-- Пойдемте в комнату, -- хмуро предложила она, пошла вперед, я за ней. У себя в горенке она села на кровать, положив подушку под локоть и приглашая меня сесть на стул кивком головы.
Мы долго сидели молча. Сахарова курила, а я оглядывала эту жалкую, грязную комнатку и ее, мою бывшую товарку, и жалость до тоски наполняла мое сердце.
-- А ведь я рада вас видеть, Марья Руфимовна, -- сказала я, наконец прерывая тяжелое молчание, и мой взгляд, должно быть, выдал наполнявшее меня чувство.
Она промолчала и только затянулась папироской. Ее тусклые глаза недоверчиво, даже враждебно остановились на мне. -- Хотите чаю, может быть? Я скажу самовар согреть, -- предложила она сухо.
Я отказалась, огорченная ее холодным отпором на мои теплые слова. Сахарова встала, прошлась по комнате и остановилась передо мной.
-- Кто дает право врываться к человеку, когда он хочет быть один? -- спросила жестко она. -- У такого человека нет деликатности. Ах, я роюсь в своей душе, позволь, я и в твою душу запущу свои пальцы. Кто дает человеку такое право над другим человеком? Кто?
Я смотрела на нее, опешив. Глаза ее сверкали злобой. Умолкнув, она устремила мне прямо в лицо бешеный взгляд, потом повернулась, отошла и снова села на постель.
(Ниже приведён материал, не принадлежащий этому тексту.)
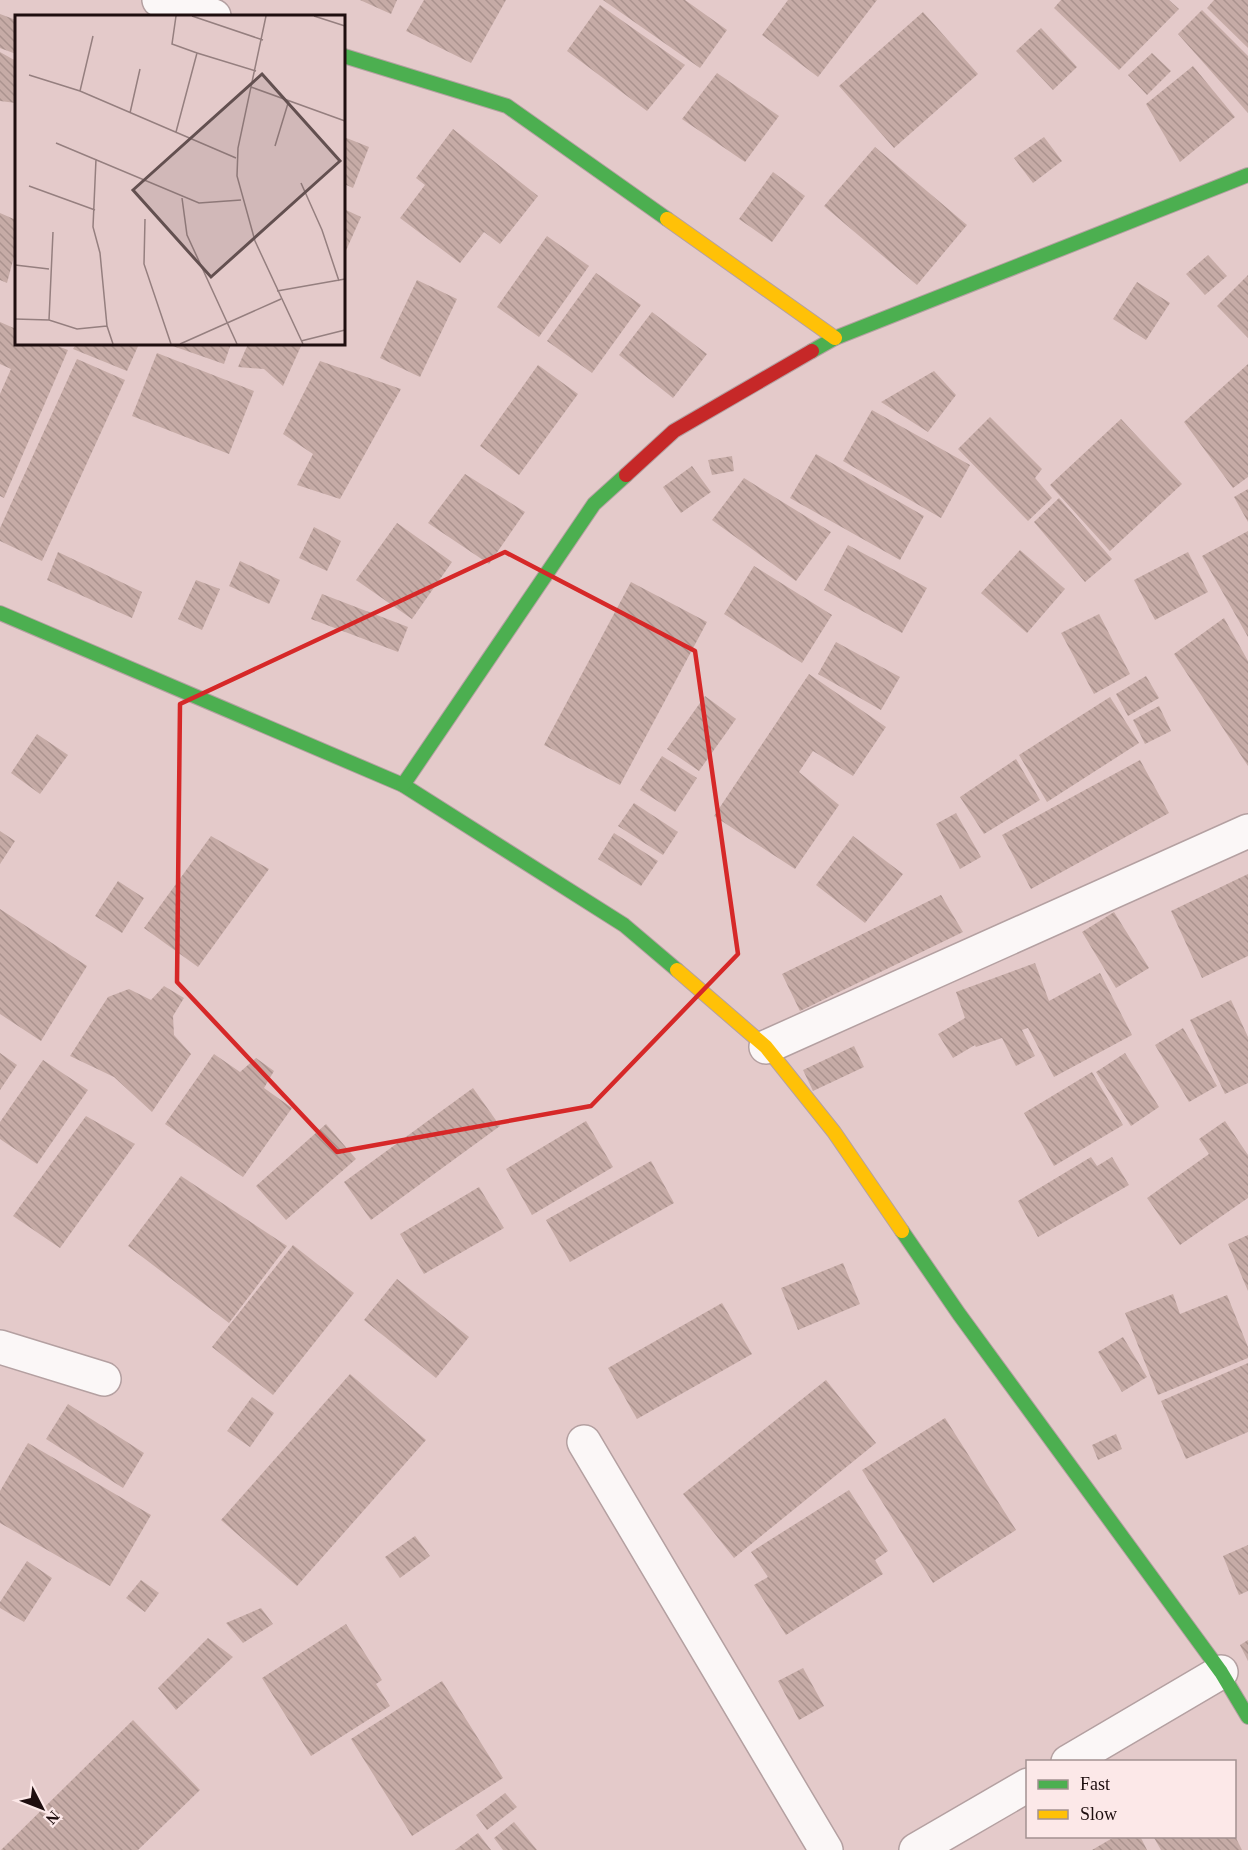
<svg xmlns="http://www.w3.org/2000/svg" width="1248" height="1850" viewBox="0 0 1248 1850" font-family="Georgia,serif">
<style>
.building{fill:url(#building-back-hatch)}
.lines{fill:none;stroke-linecap:round;stroke-linejoin:round}
.street-casing{stroke:#b4a0a1;stroke-width:36}
.fast-casing{stroke:#b4a0a1;stroke-width:16}
.slow-casing{stroke:#b4a0a1;stroke-width:16}
.jam-casing{stroke:#b4a0a1;stroke-width:16}
.street{stroke:#fbf7f7;stroke-width:33}
.fast{stroke:#4caf50;stroke-width:14}
.slow{stroke:#ffc107;stroke-width:14}
.jam{stroke:#c62828;stroke-width:14}
.marked{fill:none;stroke:#d62828;stroke-width:4.5;stroke-linejoin:round}
.inset-road{fill:none;stroke:#957f7f;stroke-width:1.5}
.view{fill:#635050;fill-opacity:0.15;stroke:#635050;stroke-width:3}
.inset-edge{fill:none;stroke:#1e0e0f;stroke-width:3}
</style>
<defs>
<pattern id="building-back-hatch" width="6" height="6" patternUnits="userSpaceOnUse" patternTransform="scale(1.5)"><rect width="6" height="6" fill="#c6aba6"/><path d="M-1 5l2 2M0 0l6 6M5-1l2 2" fill="none" stroke="#aa928e"/></pattern>
</defs>
<rect width="100%" height="100%" fill="#e4caca"/>
<g class="building">
<path d="M360,0h37l-6,14z"/>
<path d="M424,0h82l-35,63 -65,-32z"/>
<path d="M603,0h82l42,30 -27,38z"/>
<path d="M788,0h89l-59,77 -56,-42z"/>
<path d="M1061,0h108l10,9 -60,61 -65,-62z"/>
<path d="M1214,0h34v48l-41,-40z"/>
<path d="M600,5l85,60 -38,46 -80,-60z"/>
<path d="M1202,10l46,46v57l-70,-79z"/>
<path d="M923,12l55,62 -84,74 -55,-62z"/>
<path d="M0,14l16,6v34l-16,-6z"/>
<path d="M1041,28l36,39 -24,23 -37,-39z"/>
<path d="M0,52l16,9v42l-16,-2z"/>
<path d="M1152,53l19,18 -24,24 -19,-20z"/>
<path d="M1193,66l42,51 -55,45 -34,-58z"/>
<path d="M717,73l62,43 -34,46 -63,-43z"/>
<path d="M453,129l85,67 -38,48 -16,-12 -24,31 -60,-45 25,-33 -9,-7z"/>
<path d="M344,137l25,10 -16,41 -9,-4z"/>
<path d="M1044,137l18,24 -29,22 -19,-25z"/>
<path d="M875,147l92,78 -50,60 -93,-79z"/>
<path d="M773,172l32,24 -33,46 -33,-23z"/>
<path d="M344,209l17,8 -17,38z"/>
<path d="M0,213l16,7v29l-9,34 -7,-3z"/>
<path d="M547,236l42,30 -50,71 -42,-30z"/>
<path d="M1208,255l19,21 -22,19 -19,-21z"/>
<path d="M596,273l45,32 -49,68 -45,-32z"/>
<path d="M1248,275v63l-31,-32z"/>
<path d="M417,280l40,19 -37,78 -40,-19z"/>
<path d="M1137,282l33,21 -24,37 -33,-21z"/>
<path d="M652,312l55,42 -34,44 -54,-43z"/>
<path d="M0,322l16,7v15h36l16,6 -64,148 -4,-2v-102l11,-25 -11,-5z"/>
<path d="M76,344h63l-12,27 -54,-22z"/>
<path d="M167,344h64l-7,20z"/>
<path d="M248,344h54l-19,42 -19,-17 -26,-2z"/>
<path d="M157,353l97,38 -25,63 -97,-38z"/>
<path d="M77,359l48,21 -83,181 -42,-20v-13z"/>
<path d="M320,361l81,28 -61,110 -43,-14 16,-31 -30,-20z"/>
<path d="M1248,364v113l-15,11 -49,-66z"/>
<path d="M538,365l40,29 -59,81 -39,-29z"/>
<path d="M934,371l22,24 -28,37 -47,-30z"/>
<path d="M872,410l98,55 -29,53 -98,-57z"/>
<path d="M990,417l52,52 -7,9 17,20 -24,23 -70,-72z"/>
<path d="M1121,419l61,65 -72,67 -60,-66z"/>
<path d="M816,454l108,62 -24,44 -110,-62z"/>
<path d="M732,456l2,15 -22,4 -4,-15z"/>
<path d="M692,466l19,26 -30,21 -18,-26z"/>
<path d="M465,474l60,38 -36,52 -61,-41z"/>
<path d="M744,478l87,54 -35,49 -84,-61z"/>
<path d="M1248,489v33l-14,-25z"/>
<path d="M1059,498l53,61 -27,23 -51,-60z"/>
<path d="M397,523l55,39 -40,57 -56,-39z"/>
<path d="M314,527l27,14 -14,30 -28,-13z"/>
<path d="M1248,531v106l-46,-81z"/>
<path d="M848,545l79,43 -25,45 -78,-43z"/>
<path d="M1020,550l45,39 -38,44 -46,-40z"/>
<path d="M58,552l84,40 -10,26 -85,-38z"/>
<path d="M1188,552l20,40 -53,28 -21,-40z"/>
<path d="M240,561l40,19 -11,24 -40,-18z"/>
<path d="M754,566l78,49 -30,48 -78,-49z"/>
<path d="M196,580l24,9 -18,41 -24,-11z"/>
<path d="M631,582l76,40 -87,163 -76,-40z"/>
<path d="M322,594l86,33 -10,25 -87,-33z"/>
<path d="M1099,614l31,60 -36,20 -33,-61z"/>
<path d="M1224,618l24,43v105l-74,-112z"/>
<path d="M836,642l64,35 -19,33 -63,-36z"/>
<path d="M809,674l77,53 -33,49 -40,-25 -14,21 40,33 -44,64 -81,-53z"/>
<path d="M1146,676l13,22 -31,18 -12,-22z"/>
<path d="M705,696l31,23 -37,52 -32,-22z"/>
<path d="M1110,697l29,46 -92,59 -28,-47z"/>
<path d="M1159,706l12,25 -26,13 -12,-24z"/>
<path d="M37,734l31,21 -28,39 -29,-21z"/>
<path d="M662,756l35,22 -22,34 -35,-22z"/>
<path d="M1016,759l24,41 -56,34 -24,-37z"/>
<path d="M1140,760l29,53 -138,76 -29,-54z"/>
<path d="M634,803l44,29 -15,23 -45,-29z"/>
<path d="M956,813l25,44 -21,12 -24,-45z"/>
<path d="M0,831l15,10 -15,23z"/>
<path d="M614,833l44,28 -17,25 -43,-27z"/>
<path d="M211,836l58,33 -71,98 -54,-39z"/>
<path d="M853,836l50,38 -38,49 -49,-38z"/>
<path d="M1248,874v82l-46,22 -31,-67z"/>
<path d="M118,881l26,17 -22,35 -27,-17z"/>
<path d="M941,895l22,37 -163,79 -18,-37z"/>
<path d="M0,909l87,57 -46,75 -41,-27z"/>
<path d="M1114,912l35,56 -33,20 -34,-56z"/>
<path d="M1035,963l14,38 51,-28 32,62 -78,42 -26,-49 -6,2 13,26 -19,10 -14,-28 -26,9 -1,-2 -22,13 -15,-24 27,-16 -9,-26z"/>
<path d="M164,986l20,12 -11,18 1,19 17,19 -39,58 -38,-35 -44,-21 38,-59 21,-8 22,11z"/>
<path d="M1231,1000l17,37v46l-23,11 -35,-74z"/>
<path d="M1183,1028l34,58 -28,16 -34,-57z"/>
<path d="M854,1046l10,21 -51,24 -10,-21z"/>
<path d="M0,1053l17,12 -17,25z"/>
<path d="M1125,1053l34,54 -28,19 -35,-54z"/>
<path d="M214,1054l26,18 16,-14 18,13 -10,17 28,20 -49,69 -78,-53z"/>
<path d="M43,1060l45,30 -51,74 -37,-25v-17z"/>
<path d="M1092,1072l31,53 -69,41 -30,-53z"/>
<path d="M473,1088l27,38 -129,94 -27,-38z"/>
<path d="M86,1116l49,28 -75,104 -47,-32z"/>
<path d="M586,1121l27,46 -81,48 -26,-46z"/>
<path d="M1225,1121l23,34v43l-68,47 -33,-47 62,-44 -10,-15z"/>
<path d="M326,1124l30,35 -70,61 -30,-34z"/>
<path d="M1091,1157l6,9 15,-9 17,28 -91,52 -20,-36z"/>
<path d="M651,1161l23,42 -104,59 -24,-42z"/>
<path d="M181,1176l106,70 -58,77 -101,-77z"/>
<path d="M479,1187l25,41 -80,46 -24,-40z"/>
<path d="M1248,1235v56l-20,-47z"/>
<path d="M293,1245l61,48 -81,102 -61,-48z"/>
<path d="M843,1263l17,41 -62,26 -17,-42z"/>
<path d="M397,1279l72,58 -33,41 -72,-58z"/>
<path d="M1173,1294l7,20 47,-19 21,52v11l-90,37 -33,-82z"/>
<path d="M722,1303l30,51 -115,65 -29,-51z"/>
<path d="M1123,1337l24,40 -25,15 -24,-40z"/>
<path d="M1248,1363v69l-62,27 -25,-58z"/>
<path d="M350,1374l76,66 -129,146 -76,-66z"/>
<path d="M826,1380l50,63 -142,115 -51,-64z"/>
<path d="M252,1397l22,16 -24,34 -23,-16z"/>
<path d="M68,1404l76,49 -21,35 -77,-49z"/>
<path d="M945,1418l71,112 -83,53 -71,-113z"/>
<path d="M1116,1434l6,15 -24,11 -6,-15z"/>
<path d="M28,1443l123,72 -41,71 -110,-63v-32z"/>
<path d="M849,1490l39,61 -13,9 8,14 -97,61 -32,-50 14,-8 -17,-25z"/>
<path d="M415,1536l15,20 -30,22 -15,-21z"/>
<path d="M1248,1545v46l-9,4 -16,-39z"/>
<path d="M27,1561l25,17 -28,44 -24,-14v-6z"/>
<path d="M141,1580l18,13 -14,19 -19,-14z"/>
<path d="M261,1608l12,16 -30,19 -17,-20z"/>
<path d="M346,1624l36,56 -6,4 14,22 -79,50 -49,-78z"/>
<path d="M208,1638l25,19 -57,53 -18,-22z"/>
<path d="M1248,1640v21l-8,-16z"/>
<path d="M803,1668l21,38 -25,14 -21,-39z"/>
<path d="M442,1681l61,97 -91,58 -61,-97z"/>
<path d="M133,1720l67,70 -62,60h-137z"/>
<path d="M505,1793l12,14 -30,23 -11,-15z"/>
<path d="M514,1822l23,28h-34l-9,-12z"/>
<path d="M478,1833l13,17h-36z"/>
<path d="M1116,1836h24l7,14h-55z"/>
<path d="M1153,1836h82l7,14h-81z"/>
</g>
<g class="lines">
<g class="street-casing">
<g id="street">
<path d="M159,0l55,16"/>
<path d="M766,1047l482,-216"/>
<path d="M0,1347l104,32"/>
<path d="M584,1442l242,408"/>
<path d="M1068,1762l153,-90"/>
<path d="M916,1850l112,-65"/>
</g>
</g>
<g class="fast-casing">
<g id="fast">
<path d="M344,56l163,50 160,113"/>
<path d="M812,351l23,-13 413,-163"/>
<path d="M0,613l403,172 221,140 53,45"/>
<path d="M403,785l191,-281 32,-29"/>
<path d="M902,1231l57,83 262,358 27,45"/>
</g>
</g>
<g class="slow-casing">
<g id="slow">
<path d="M667,219l168,119"/>
<path d="M677,970l89,77 68,85 68,99"/>
</g>
</g>
<g class="jam-casing">
<path id="jam" d="M626,475l48,-44 138,-80"/>
</g>
<use href="#street" class="street"/>
<use href="#fast" class="fast"/>
<use href="#slow" class="slow"/>
<use href="#jam" class="jam"/>
</g>
<path class="marked" d="M505,552l190,99 43,303 -147,152 -254,46 -160,-170 3,-278z"/>
<g transform="translate(15 15)">
<rect width="330" height="330" fill="#e4caca"/>
<path class="inset-road" d="M161,1l-4,28 25,9M177,1l71,24M251,1l-28,132 -1,28 18,65 48,103M299,1l31,10M14,60l51,16 156,67M236,72l94,34M65,76l13,-55M115,98l10,-44M161,117l21,-79 59,18M41,128l143,60 42,-3M260,131l14,-46M81,144l-3,68 7,26 7,73 6,18M286,168l21,47 17,51M14,171l66,24M167,183l5,37 50,109M130,204l-1,45 27,80M0,250l34,4M262,276l68,-12M0,304l34,1 28,9 30,-3M34,305l4,-88M286,326l44,-11M165,329l101,-45"/>
<path class="view" d="M247,59l78,87 -129,116 -78,-87z"/>
<rect width="330" height="330" class="inset-edge"/>
</g>
<rect x="1026" y="1760" width="210" height="78" fill="#fce8e8" stroke="#a39191" stroke-width="1.5"/>
<rect x="1038" y="1780" width="30" height="9" fill="#4caf50" stroke="#a39191" stroke-width="1.5"/>
<text x="1080" y="1790" font-size="18" fill="#1e0e0f">Fast</text>
<rect x="1038" y="1810" width="30" height="9" fill="#ffc107" stroke="#a39191" stroke-width="1.5"/>
<text x="1080" y="1820" font-size="18" fill="#1e0e0f">Slow</text>
<g transform="translate(42 1808) rotate(132)" stroke="#fce8e8" stroke-width="4.5" paint-order="stroke">
<path d="M0-4.5L10 22L0 15L-10 22Z" fill="#1e0e0f"/>
<text y="-9" font-size="16" font-weight="bold" text-anchor="middle" fill="#1e0e0f">N</text>
</g>
</svg>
-- Я вовсе не желаю залезать в вашу душу и в вашу жизнь, -- сказала я обиженно. -- Я выразила вам только свою радость при свидании с вами.
-- Это ложь, -- жестко сказала Сахарова. -- Радости никакой быть не может. Я не желаю никаких от вас чувств ко мне, и... жалости вашей мне не надо.
Ее глаза сверкнули, она судорожно перевела дыхание, точно ее что душило, пальцы ее трепетали, так что папироса плясала в них. Вся досада моя вдруг пропала, и снова жалость до- боли заполнила меня. Я поняла, что передо мной больной, глубоко несчастный, может быть, затравленный людьми человек.